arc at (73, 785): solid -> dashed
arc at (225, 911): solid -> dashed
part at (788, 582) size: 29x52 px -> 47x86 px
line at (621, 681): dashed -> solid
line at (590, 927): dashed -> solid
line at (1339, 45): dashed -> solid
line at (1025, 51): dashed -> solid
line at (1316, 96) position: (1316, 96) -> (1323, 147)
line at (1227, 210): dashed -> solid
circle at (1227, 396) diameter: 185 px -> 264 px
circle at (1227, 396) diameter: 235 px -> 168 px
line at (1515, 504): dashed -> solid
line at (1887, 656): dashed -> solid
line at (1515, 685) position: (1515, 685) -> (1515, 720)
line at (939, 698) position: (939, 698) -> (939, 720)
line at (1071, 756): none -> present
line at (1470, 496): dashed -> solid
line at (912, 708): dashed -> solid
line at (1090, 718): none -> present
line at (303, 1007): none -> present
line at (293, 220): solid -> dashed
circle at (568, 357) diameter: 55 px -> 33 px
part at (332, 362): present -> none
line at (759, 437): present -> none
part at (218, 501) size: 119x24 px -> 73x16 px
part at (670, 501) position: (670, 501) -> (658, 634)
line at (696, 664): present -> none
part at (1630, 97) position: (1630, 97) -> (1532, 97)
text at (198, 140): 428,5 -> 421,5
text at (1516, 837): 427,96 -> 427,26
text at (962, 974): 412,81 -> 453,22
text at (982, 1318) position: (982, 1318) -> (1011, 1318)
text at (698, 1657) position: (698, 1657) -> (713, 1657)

§ **WHAT YOU NEED TO DO**: Output everything from the first row down to the row containing "line at (1025, 51): dashed -> solid" as a Markdown table with the columns Index and Entry, giving each row its number and leaving out blank lines.

§ **RESULT OF THIS EXERCISE**:
| Index | Entry |
|---|---|
| 1 | arc at (73, 785): solid -> dashed |
| 2 | arc at (225, 911): solid -> dashed |
| 3 | part at (788, 582) size: 29x52 px -> 47x86 px |
| 4 | line at (621, 681): dashed -> solid |
| 5 | line at (590, 927): dashed -> solid |
| 6 | line at (1339, 45): dashed -> solid |
| 7 | line at (1025, 51): dashed -> solid |